_掲載文:_
--------------------

【元消防職員が解説】消防学校初任科で一発アウトは整理整頓の放置|現場で困る理由

消防学校初任科では、机、ロッカー、寝具、訓練用品、靴、教科書などの整理整頓が求められます。

これは見た目をきれいにするためだけではありません。必要な物をすぐ取り出し、安全に行動するための基本です。

■①整理整頓は現場行動につながる

消防の現場では、資機材を素早く、確実に取り出す必要があります。

どこに何があるか分からない状態では、出動準備や活動中の判断が遅れます。

初任科の整理整頓は、現場で慌てないための訓練でもあります。

■②ロッカーの乱れは準備不足に見える

ロッカーや机が乱れていると、本人の頭の中も整理されていないように見られます。

服装、持ち物、提出物、教科書が整っていれば、朝の準備も早くなります。

結果として、集合や訓練開始にも余裕が生まれます。

■③靴と訓練用品は定位置を決める

靴、手袋、タオル、筆記用具、訓練用品は、毎回同じ場所に置くことが大切です。

探す時間が減り、忘れ物も減ります。

被災地派遣やLO活動でも、限られた時間と場所の中で、資料や装備をすぐ出せる整理力が大きな差になりました。

--------------------

(抽出データ項目)
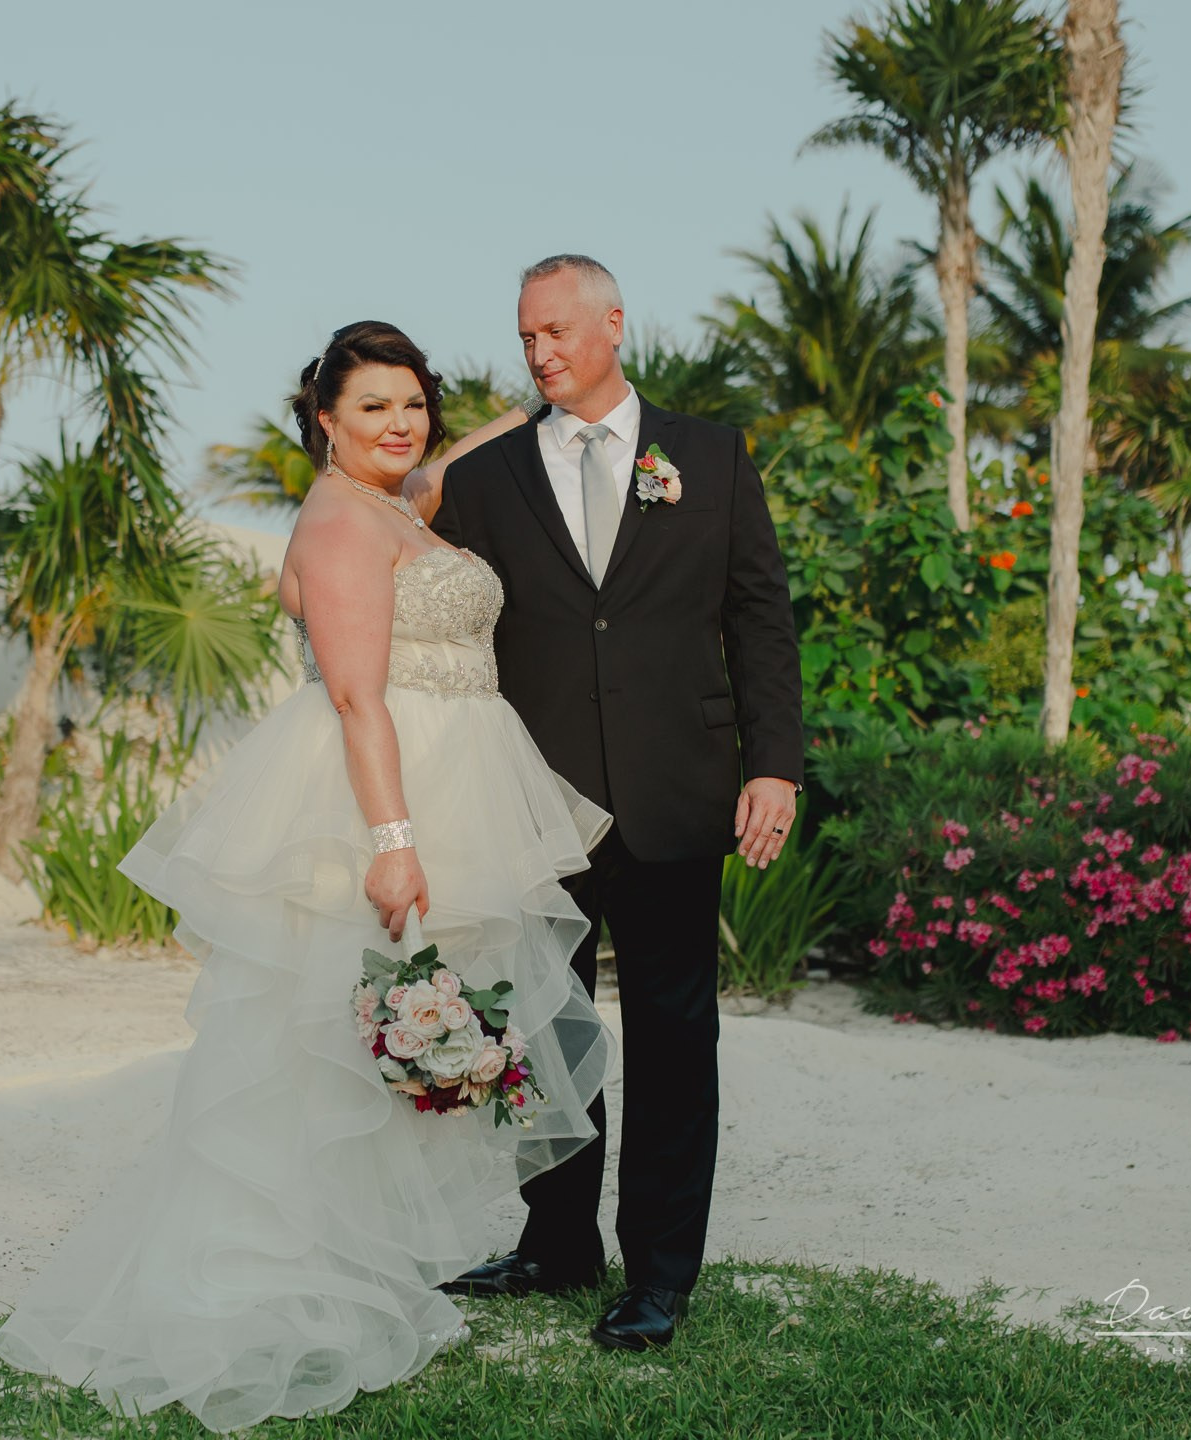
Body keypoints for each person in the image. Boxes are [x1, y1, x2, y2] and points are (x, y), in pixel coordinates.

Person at [0, 320, 613, 1432]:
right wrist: (393, 842)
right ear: (323, 419)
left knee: (385, 1037)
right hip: (387, 792)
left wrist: (551, 395)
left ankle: (354, 1257)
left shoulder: (393, 502)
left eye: (412, 402)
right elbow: (355, 697)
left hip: (460, 772)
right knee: (318, 1042)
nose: (400, 423)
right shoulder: (337, 519)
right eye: (373, 406)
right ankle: (258, 1279)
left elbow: (450, 463)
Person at [432, 254, 805, 1352]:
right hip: (535, 796)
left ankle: (660, 1274)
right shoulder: (492, 477)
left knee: (678, 1036)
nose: (540, 353)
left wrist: (772, 764)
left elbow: (759, 621)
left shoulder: (710, 456)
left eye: (556, 332)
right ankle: (556, 1244)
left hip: (675, 792)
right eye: (526, 339)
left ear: (614, 325)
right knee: (549, 1031)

--------------------

_取り組む内容:_
1. 消防学校の整理整頓についての文章から、「どこに何があるか分からない状態では、出動準備や活動中の判断が遅れます。」から「結果として、集合や訓練開始にも余裕が生まれます。」までを、終わりの語句も含めてそのまま書き写してください。
2. 消防学校の整理整頓についての文章は最後の文で途切れています。その文の後から続きを書いてください。

_課題の解答:_
1.
どこに何があるか分からない状態では、出動準備や活動中の判断が遅れます。

初任科の整理整頓は、現場で慌てないための訓練でもあります。

■②ロッカーの乱れは準備不足に見える

ロッカーや机が乱れていると、本人の頭の中も整理されていないように見られます。

服装、持ち物、提出物、教科書が整っていれば、朝の準備も早くなります。

結果として、集合や訓練開始にも余裕が生まれます。

2.
■④整理整頓は同期への配慮でもある

寮生活では、自分の物の乱れが周囲の迷惑になることがあります。

通路、共有スペース、洗濯物、靴の置き方などは、仲間と生活する上で重要です。

消防はチームで動く仕事なので、共同生活での配慮も訓練の一部です。

■⑤毎日5分で整える

整理整頓は、まとめてやろうとすると面倒になります。

寝る前に5分だけ、翌日の持ち物、服装、机、靴を確認するだけでも十分です。

小さく整える習慣が、配属後の安定した準備につながります。

■まとめ|整理整頓は「すぐ動ける状態」を作ること

結論:消防学校初任科では、整理整頓を放置せず、物の定位置を決め、毎日5分で整えることが大切です。

元消防職員として見ると、身の回りを整えられる学生は、現場でも資機材確認、報告、行動の切り替えが早くなります。